Two Scientists Win High-risk High-reward Grants for Research Programs

Anne-Ruxandra Carvunis and Caroline Runyan headshots

Anne-Ruxandra Carvunis, assistant professor of computational and systems biology in the School of Medicine, and Caroline Runyan, assistant professor of neuroscience in the Dietrich School of Arts and Sciences, have won NIH Director’s Awards for pursuing major opportunities and gaps in biomedical research that require trans-NIH collaboration to succeed.

Carvunis’ research focuses on addressing questions about the uniqueness of different plant, fungi and animal species. These questions include how new genes can emerge without having parent genes, how networks of interacting molecules form and change within cells and how these networks differ across species.

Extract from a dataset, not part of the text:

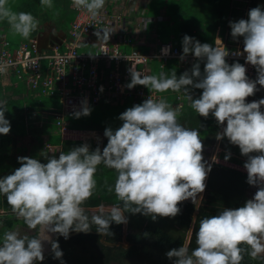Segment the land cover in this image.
Returning a JSON list of instances; mask_svg holds the SVG:
<instances>
[{"label":"clouds","instance_id":"clouds-1","mask_svg":"<svg viewBox=\"0 0 264 264\" xmlns=\"http://www.w3.org/2000/svg\"><path fill=\"white\" fill-rule=\"evenodd\" d=\"M105 2L72 0V5L96 18ZM40 3L51 7L53 0ZM3 20L25 39L39 23L29 12L11 11L7 0H0V21ZM229 27L234 41L243 38L242 49L230 52L220 38L213 46L185 34L180 61L192 55L196 62L187 64L192 65L191 69L179 76L176 71L142 75L129 69L128 89L143 85L151 93L169 90L182 93L199 116L214 117L220 127L215 134V147L219 144L223 153L220 144L225 138L238 146L247 159L244 165H237L247 173L229 168L247 174L246 183L257 189L242 206L223 208L218 215L202 217L195 233L196 247L190 250L182 244L169 249L165 255L171 264H242L245 256L264 261V97L247 100L258 91L264 94V5L250 9L247 19L229 21ZM112 33L104 27L98 28L95 35L106 41ZM170 52V45L161 49L162 55ZM229 55L243 56L245 62L237 60L230 64L226 60ZM249 64L256 69L255 79L247 75ZM9 66L10 62L0 57V74ZM194 90L202 91L196 97ZM100 91H104L103 86ZM126 100L135 104L118 116L122 121L119 128L105 129L103 137L107 138V144L103 149L90 150L89 144L79 143L58 156L45 158L46 162L20 156L17 157L20 166L0 176V196L6 198L12 213L22 218L29 229L38 230L32 237L21 236L15 230L0 235V264H39L45 259V242L51 245L52 258L65 264L59 241L52 234L69 239L72 232L89 233L94 228L107 237L112 234L113 224L129 222V214H140L153 221L175 217L181 212L179 205L187 200L199 209L197 201L203 199L200 194L205 191V180L213 164L220 162L221 152L211 158V163L206 160L200 130L181 124L180 112L166 100H154L150 95L139 104L132 98L121 99L119 104L125 105ZM101 103L113 107L107 100L91 107ZM91 107L86 99L82 100L72 115L77 119L89 116ZM6 110L0 100V135L11 131ZM224 159H231L230 151ZM100 164L115 171L114 185H109L108 191L114 192L121 203L107 209L101 205L89 216L83 205L96 189L95 174Z\"/></svg>","mask_w":264,"mask_h":264},{"label":"trees","instance_id":"trees-1","mask_svg":"<svg viewBox=\"0 0 264 264\" xmlns=\"http://www.w3.org/2000/svg\"><path fill=\"white\" fill-rule=\"evenodd\" d=\"M158 1H160L161 5L166 9V14L169 13L172 15L173 22L169 27H173L177 30L171 38L170 33L162 28L161 32H167L164 43L172 41L176 47L182 50V39L185 34L196 38L201 43H209L215 46V38L218 29L220 28V35H224L229 17L233 20L242 15L239 13V5L237 3L245 0H238L236 2L234 0ZM249 1L253 8L264 2V0ZM56 3L58 4L57 9H60V13L51 16L45 11L47 6H42L40 0H7V6H9V8L10 5L13 6L11 11L29 12L38 21H56L58 26H51L50 28H55L56 34L61 32L65 37H69L67 31H69L70 25L75 18L71 10L72 0H56ZM162 9L163 8L160 7L152 9V15L159 17ZM64 16H67L69 19L68 25L62 24L59 20ZM168 19H171V17H168ZM0 29L6 34H8L7 32H14L7 20L0 21ZM158 65L159 63L154 61L151 63L153 75L155 70H157L156 67H158ZM201 70H203V63H201ZM172 71H176L177 76L183 73L179 62L176 60H169L164 70V72L169 74ZM198 91L201 90H194L195 93ZM158 94L161 95L171 106H174L177 103L176 98L179 94L177 92L169 90ZM262 97H264V94L261 91H258L254 96L248 97L247 100L250 102L252 100H259ZM45 99H48V101H45ZM58 99L59 98L56 96L42 97L37 98L34 102L32 98L30 99L26 97L27 102L25 103L28 105L36 103L34 104L35 109L45 111L50 107H57L58 104L56 101ZM132 102V100L127 101V104L123 106L124 108L120 109L119 113L111 117L107 115L104 109L99 111L96 110L102 106H94L96 109L91 111L89 117L82 116L77 119L73 115H67L66 120L70 122V127L73 129L100 130L104 134L105 129L109 127L110 124H106L105 121H112L111 124H114L113 129L119 128L122 121L118 119V116L126 109L130 108ZM107 106L108 105L105 104V107ZM107 108L112 109L111 106ZM33 111L34 109H31L30 112ZM35 118L36 117H31L29 120H26L25 117L21 116L18 119L9 120L11 122L10 132L15 133V136L21 137L26 136L28 133H35L36 130L32 124L37 121ZM178 119L179 122L186 127L200 130L201 139H203L204 143V150L215 145V134L220 131V127L216 124L214 117L211 115L208 118L199 116L193 109H191L189 103L185 99L184 107L182 111L178 113ZM45 133H48L45 127L39 130V135ZM36 140L39 146L35 147L33 145L31 150H29L25 146L17 147L15 145L16 143H13V145L10 146L9 143L11 137L6 136L1 138L0 175L3 173L10 174L20 166L17 157L12 155L13 149H15L18 154H27V156L30 155L31 157H36V155L39 154L38 150H41V153L43 154H41L40 160L46 162L45 158L49 157V153L47 150H44L41 138L37 137ZM50 141L56 143L54 138ZM106 144L107 138L104 136L102 149ZM79 145L81 144L70 142L64 143L62 151L66 152L72 147ZM220 145L221 149H224L221 157L224 158L230 151L231 159L228 161L244 165V161L237 158V156L244 157L240 154L238 146L231 145L226 138L221 140ZM58 155L59 153L54 156ZM115 178L116 173L113 169H110L103 164L98 166L95 174L97 182L96 189L92 197L83 205L89 216L92 215L90 212L91 210H95L96 213L101 205L107 209L112 205L121 203L115 196L114 192L108 191V186L114 185ZM246 179L247 174L245 173H241L220 164H214L208 178L203 199L199 205L195 223H193V218L196 207L189 201H184L179 205L181 212L175 217H161L156 221H153L150 217H145L140 214H129V222L120 225L113 224L111 226L112 234H109L107 237L105 236V240L106 242L113 244L129 243L131 244L130 247L126 248L124 246L104 245L102 243V235L98 234L93 228V233L90 234L79 233L75 236L70 235L69 239H64L62 236L58 238L60 247L64 253L63 260L65 261V264H171L165 253L171 248H178L182 244L185 245L191 229L192 235L188 247L190 250L196 247L195 233L202 217L218 215L223 208H238L242 206L247 199L254 195L255 192L253 191L255 190V187L248 185ZM24 227H27L25 223ZM37 232L38 230L30 229V234L27 236H35L37 235ZM52 257L53 254L50 253L45 257L44 261L39 262V264H60L59 260H55ZM242 264H264V261H254L250 257L245 256Z\"/></svg>","mask_w":264,"mask_h":264},{"label":"built area","instance_id":"built-area-1","mask_svg":"<svg viewBox=\"0 0 264 264\" xmlns=\"http://www.w3.org/2000/svg\"><path fill=\"white\" fill-rule=\"evenodd\" d=\"M114 0H106L100 15L91 17L85 10H77L71 4V10L75 16L70 25L69 37L63 38L61 44H54L43 48L40 36L31 38L28 42H22L12 46L7 39L1 41L0 57L10 62L5 73L0 74V84L18 87V84L10 78L14 74L18 80L24 83L25 88L39 97H58L62 105L61 112H53L51 116L57 133L63 142L89 144L90 150L98 145L101 135L96 131L73 129L66 120L67 115H72L81 106L82 100H87L89 106L97 105L103 100L117 104L121 99H134L137 104L142 103L150 95L154 100L163 99L156 92H150L146 86L137 85L128 89L126 85L131 81L132 68L142 75H150L148 68L150 63L157 62L158 75L164 71V66L169 60L178 61L183 67L195 63L196 59L189 55L185 61H180L181 51L171 42L161 43L155 51L142 52L136 50L133 38L126 32L127 19L125 14L113 8ZM246 19V18H244ZM109 28V40H98L95 32L98 28ZM133 48L131 53L122 51V45ZM171 46L168 55H162L164 46ZM48 46V45H47ZM243 48V42L233 48ZM227 62H245L243 56L229 55ZM140 66H143L140 67ZM247 75L251 79L256 78V69L252 65H246ZM7 85V86H9ZM103 86L104 91H100ZM177 103L174 108L181 112L184 107V96L177 95ZM219 144L214 155L221 152ZM49 151L53 146L46 145ZM220 161V159H219ZM231 165V164H230ZM237 170L246 172L243 167Z\"/></svg>","mask_w":264,"mask_h":264},{"label":"crops","instance_id":"crops-1","mask_svg":"<svg viewBox=\"0 0 264 264\" xmlns=\"http://www.w3.org/2000/svg\"><path fill=\"white\" fill-rule=\"evenodd\" d=\"M151 1L152 0H115L114 1L115 3L113 4L114 9L121 11L125 14V17L127 19V24H126L127 25L126 26L127 32L126 33L130 37L133 38V41H134V44L136 47L135 49L136 50L139 49L142 52L155 51L159 47V45L161 43V41L159 39V33L161 32V27L163 25V24H160L159 22H162L163 20H165V18H167L165 8L161 10V12H160L161 15L159 17H156V18L148 17V15H147L148 10H149L148 5L151 3ZM234 1L236 2L238 0H234ZM242 17L247 19L248 13L245 16V11H244L242 13V15H240L239 17L234 18V19L238 20L239 18H242ZM234 19L232 20V18L229 17V19L227 20V25H226V30H225L224 35H220V30H219L220 28L218 29V33L216 35L215 42L220 38L227 48H233L234 46H237L243 42V38H241L239 42H236L231 37V34H230L231 30L229 27V21H235ZM170 24L171 23H168L167 26H171ZM45 32L47 34L48 30ZM49 33L56 34L55 28L51 29ZM36 36H38V35H36ZM57 36L60 38L61 43L63 41V38H66L61 32L57 33ZM43 37H44V35H43ZM4 38L6 39V35H4L3 39ZM45 39H47L46 36L44 37V39L41 40L42 46L48 45L45 42ZM170 42H172V41H170ZM128 48L131 49V46L130 47L127 46L126 48L124 47V49H122V51L128 53V51H127ZM178 49L182 52V50L180 48H178ZM229 63H231V62H229ZM166 65H167V63H166ZM166 65H165V67H166ZM191 67H192V65H187L184 68L183 67H181V68L184 72L186 70H190ZM164 70H165V68H164ZM7 85H9V83H7ZM0 88L3 91L13 93V97L14 96L19 97L22 95L24 98H23V101H21V102H24V103L27 102L26 97H28L30 99L32 98V100L34 102H35V100H37V98H42V97L34 95L31 92H29L27 94L22 92L26 88H19V86L16 88V87L11 86V85L3 86L2 84H0ZM199 94H200V91L196 92L195 96H199ZM0 98H1V95H0ZM43 98H45V97H43ZM127 101H129V100H126L125 105L127 104ZM56 103L58 104L57 107H50L49 109H47L45 111H40V110L35 109L34 104H36V103H34L32 105L31 104L28 105L27 103H25L26 114L22 115V116L25 117L26 120H29V118H31V117H33V118L36 117L35 119H37V121L32 123L36 132L35 133H28L24 137L15 136V133L10 132L7 135H0V139L4 138L6 136L11 137V141L9 143L10 146H12L13 143H16L15 145L17 147L25 146L27 149L31 150L33 145L35 147L39 146V144L37 143V140H36L38 137V138H41L42 145L44 146V150H47V152L49 153V156H54L55 154L60 153L63 149V144L67 143V142H63L61 140V136L59 135V133H57L55 125H54L53 120H52L51 113L59 112V111L61 112L63 110L59 99L56 101ZM134 104L135 103L132 102L131 107ZM122 105H124V104H122ZM114 107H120V104L119 103L113 104L112 108H114ZM31 109H34V111L30 112ZM31 113H34V114H31ZM16 117L7 116L6 118L8 120H14V119H16ZM19 117H21V116H18V118ZM43 127H45L47 129L48 133L39 135V130L42 129ZM53 138L56 140V143H52L50 141ZM70 143H73V142H70ZM47 144H50L51 146H53L52 151H49L46 148ZM38 152H39V154H37L36 157L32 156V158H39L40 159V156L43 153H41L42 152L41 150H38ZM12 155H14L15 157L27 156V154H25V155H23L21 153L18 154L15 149H13ZM28 157H31V156L29 155ZM5 175H8V174L3 173L0 176H5ZM8 230H16L21 236L30 234V229L28 227H24L23 219L22 218L18 219L15 216V214L12 213L11 208L8 205L6 198L3 196H0V234L2 235L5 231H8ZM45 244H46V242H45ZM44 255H47V254H44Z\"/></svg>","mask_w":264,"mask_h":264},{"label":"rangeland","instance_id":"rangeland-1","mask_svg":"<svg viewBox=\"0 0 264 264\" xmlns=\"http://www.w3.org/2000/svg\"><path fill=\"white\" fill-rule=\"evenodd\" d=\"M239 6V13L240 14H242L244 11H245V16L247 15V13H248V11L250 10V9H252V5H250V1L249 0H245V1H240L239 3H237ZM261 5H264V2H262V4ZM149 7V10H148V13H147V15H148V17H154V18H156V17H158V16H154V15H152V9H155V8H163L164 9V7L161 5V3H160V1H158V0H152L151 1V3L148 5ZM9 7V6H8ZM57 7H58V4L56 3V0H53V4H52V6L51 7H46V9H45V11L46 12H48L51 16L52 15H57V14H59L60 13V9H57ZM10 9L12 10L13 9V6L12 5H10ZM167 16L168 17H171V19H168V17L167 18H165V20H163L162 22H159L160 24H163L162 25V27H161V29L162 28H164L165 30H167L169 33H170V37L172 38L173 36H174V34L177 32V30H175L173 27H169V26H167V24L168 23H172L173 21H172V15L171 14H169V13H167ZM243 18V17H242ZM239 19H241V18H239ZM238 19V20H239ZM60 21H61V23L62 24H67L68 25V22H69V19H68V17L67 16H64L63 18H60L59 19ZM158 22V21H157ZM70 25V24H69ZM51 26H58V23H56V21H52V20H50V21H48V22H44V21H39V23H38V27L36 28V30L35 31H33L32 33H31V36L29 37V38H27V39H25V38H23V37H21L19 34H16L15 32H7L8 34H6V33H3L2 32V29H0V50H1V47H2V45H1V41L3 40V37H4V35H6V39L11 43V45L12 46H17V45H19V44H21L22 42H27L30 38H33V37H35L36 35H38V36H40V37H42L46 32L45 31H47L48 30V33L50 32V30L51 29H53V28H50ZM48 28V29H47ZM50 29V30H49ZM69 29V28H68ZM67 29V30H68ZM166 31H164V32H160L159 33V39H160V41L161 42H164L165 41V37H166ZM67 34H69V31H67ZM57 35V34H56ZM47 36V35H46ZM44 39V38H43ZM128 45H122V49H124V47L126 48ZM128 47H130V46H128ZM131 49H132V47H131ZM130 48H128V53H131L132 52V50H131ZM142 67V66H141ZM148 68L151 70V74H152V72H153V69H152V67L151 66H148ZM157 68V67H156ZM153 75V74H152ZM154 75H158V71L157 70H155V72H154ZM10 78L12 79V80H14L17 84H18V86H19V88H25L26 86L24 85V83L23 82H21L20 80H18L17 79V77L14 75V74H12L11 76H10ZM6 83H9V81L8 82H6ZM3 85V84H2ZM3 86H7L6 84L5 85H3ZM22 92H24V93H29V91L28 90H26V89H24ZM0 95H1V100L4 102V107L7 109L6 111H5V116L7 115V116H14V117H16V118H18V116H22V115H25L26 114V105H25V103L24 102H21V101H23V96L21 95V96H19V97H13V93H10V92H7V91H3L1 88H0ZM45 101H48V99H45ZM50 101V100H49ZM47 103H49V102H47ZM105 104L106 103H101L100 104V106H102L101 108H95L94 106L92 107V111L93 110H101V109H104L105 110V112L107 113V115L109 116V117H111V116H114L115 114H117V113H119V111H120V109H122V108H124L123 107V105H120V107H114V108H112V109H109V108H107V107H109V105L108 104H106V105H108L107 107H105ZM6 116V117H7ZM87 117H89V116H87ZM114 121V120H113ZM111 122L112 121H105V123L106 124H109V127H112L113 128V125L114 124H111ZM100 135H101V140H100V142H99V144L97 145H94V147H93V149H91V150H95V148L96 147H100L101 149H102V144H103V139H104V137H103V133L102 132H98ZM217 141V140H216ZM216 145V144H215ZM215 145H213L212 147H210L209 149H205L204 150V157H205V159L206 160H208L210 163H211V158L214 156V153L216 152L215 150H216V147H215ZM224 150V149H223ZM222 150V151H223ZM224 152V151H223ZM221 154H222V152H221ZM220 154V156H219V158L221 159L220 160V162L219 163H216V164H221V165H224L225 167H231V168H233V169H238L240 166H238L237 164H235V163H232V162H230V161H225V159L223 158V157H221L222 155ZM237 158H239L240 160H242V161H244L245 162V160L247 159V158H245V157H239V156H237ZM231 164V165H230ZM214 165V164H213ZM213 167V166H212ZM243 169H244V167H243ZM245 170V169H244ZM256 188H255V190L253 191V192H256ZM205 192V191H204ZM251 193V192H250ZM187 201H189V202H191V200H187ZM92 214H94L95 213V210H91L90 211ZM16 231V230H15ZM55 236H56V234H52V238L54 239L55 238ZM47 244V245H46ZM46 244H45V253L44 254H49L51 251H50V249H51V245L49 244V243H47L46 242Z\"/></svg>","mask_w":264,"mask_h":264},{"label":"water","instance_id":"water-1","mask_svg":"<svg viewBox=\"0 0 264 264\" xmlns=\"http://www.w3.org/2000/svg\"><path fill=\"white\" fill-rule=\"evenodd\" d=\"M46 35H48V36H46ZM45 36L47 37V39H45V42L48 44V46H47V45H44L43 48H48L49 46H53L54 44H61L60 38H59L56 34H51V33H47V34H46V33H45V34H44V37H45ZM44 37L42 36L41 39H43ZM209 174H210V173H209ZM209 174H208V176H207V178H206V180H205V184H207ZM203 194H204V192L201 193L200 195L203 197ZM200 202H201V200H198V202H197V206H198V207H199V205H200ZM197 214H198V210H197V208H196V210H195V212H194V217H195V218H196ZM90 233H93V232L90 231L89 233H85V234H90ZM78 234H79V232L70 233L71 236H75V235H78ZM191 235H192V229H191V231H190V233L188 234V237H187V241H186V244H185V245H187V246H188V244H189V241H190ZM59 237H60V236H57V235H56L54 240L58 239ZM102 243H103L104 245H106V246H124V247H126V248H128V247L131 246V244H129V243H118V244L108 243V242H106V240H105V236H102ZM48 255H49V254L45 255V257H47Z\"/></svg>","mask_w":264,"mask_h":264}]
</instances>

Runyan’s work looks at the brain’s ability to flexibly control perception and behavior in different situations. Specifically, she images and manipulates cells and circuits to learn how the brain is able to shift gears quickly, as well as how it processes different types of sensory information depending on behavioral context.

Carvunis and Runyan both won New Innovator Awards. Part of the High-Risk High-Reward Research Program, these honorees are early stage investigators within 10 years of doctoral or postgraduate training who propose innovative, high-impact projects in the biomedical, behavioral or social sciences.